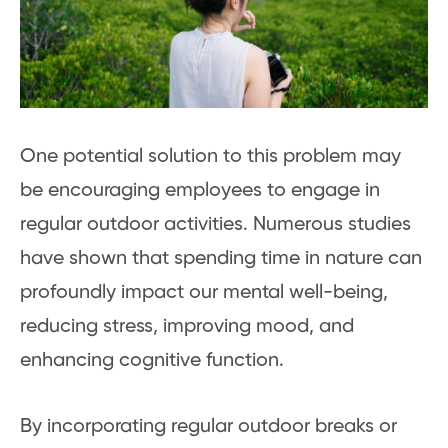
One potential solution to this problem may
be encouraging employees to engage in
regular outdoor activities. Numerous studies
have shown that spending time in nature can
profoundly impact our mental well-being,
reducing stress, improving mood, and
enhancing cognitive function.
By incorporating regular outdoor breaks or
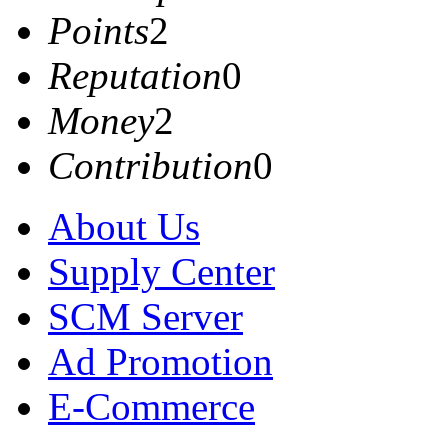
Points
2
Reputation
0
Money
2
Contribution
0
About Us
Supply Center
SCM Server
Ad Promotion
E-Commerce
********
== What you need to do ==
Give every line of text read from the entries above as a JSON list of strings, with one string per line and blank lines omitted. Leave the pictures out of the list.

== Response area ==
[
  "One potential solution to this problem may",
  "be encouraging employees to engage in",
  "regular outdoor activities. Numerous studies",
  "have shown that spending time in nature can",
  "profoundly impact our mental well-being,",
  "reducing stress, improving mood, and",
  "enhancing cognitive function.",
  "By incorporating regular outdoor breaks or",
  "Points",
  "2",
  "Reputation",
  "0",
  "Money",
  "2",
  "Contribution",
  "0",
  "About Us",
  "Supply Center",
  "SCM Server",
  "Ad Promotion",
  "E-Commerce"
]